Trump, Carson, and Cruz are basically the cancer eating away at the inside of the GOP, which effectively paralyzes its efficiency outside of local and state elections. The blowback of the 2008 elections is still alive and well, and its not stopping any time soon.
I'd say the cancer really set in in the 2004 election. Although the GOP has always attracted the evangelical vote, that was the first time that they became central to its campaign. Rove believed (correctly) that the GOP could win by simply mobilising the traditionally low-voting parts of its base, which included a large slice of evangelicals. The problem is, while it was a good strategy for winning a close election, it may turn out to have hobbled the party, since in contexts where turning out the base isn't enough, the party finds it really hard to move beyond that base, since any attempt to reach out to the centre is pretty much guaranteed to alienate a bunch of otherwise-locked-in-voters, but there is no guarantee that an equivalent number of centrist voters will join the fold - let alone a larger number. It's ironic that George W Bush is not particularly popular with Republicans right now, because whatever else you might say about him, he was (or rather, he and Rove were) excellent at winning elections.

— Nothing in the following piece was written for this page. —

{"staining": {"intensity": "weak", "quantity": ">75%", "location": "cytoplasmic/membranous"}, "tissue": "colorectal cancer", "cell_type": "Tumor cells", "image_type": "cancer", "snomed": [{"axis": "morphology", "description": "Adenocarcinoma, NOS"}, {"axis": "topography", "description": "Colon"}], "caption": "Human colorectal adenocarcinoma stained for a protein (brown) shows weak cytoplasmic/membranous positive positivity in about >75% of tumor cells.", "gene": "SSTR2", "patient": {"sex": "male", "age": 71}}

Of course it's not quite that simple - notably in 2004 Rove had a mandate to pursue a new strategy because the party had a clear leader (at least in an electoral sense). Now, with every election beginning with a bunch of people contesting the leadership, their tactical plans for winning elections are necessarily subordinate to getting nominated. So even if some Republican did make the same calculation I've made above - and I'm sure somebody has, much as I dislike the Republicans, they have plenty of talented political analysts - the guy who wants to take the short-term risk for the long-term gain has to win a primary against at minimum half a dozen guys who want to double down on avoiding the short-term risk.
Another factor is the US electoral culture, and the relatively high rate of non-participation. In other Anglosphere countries, notably Canada, the UK and NZ, right wing politicians can confidently reach for the centre because non-voting is a relatively rare phenomenon, so the number of hard-right voters they lose with X moderate policy is likely to be lesser than the number of centre-right and centre voters they gain with it.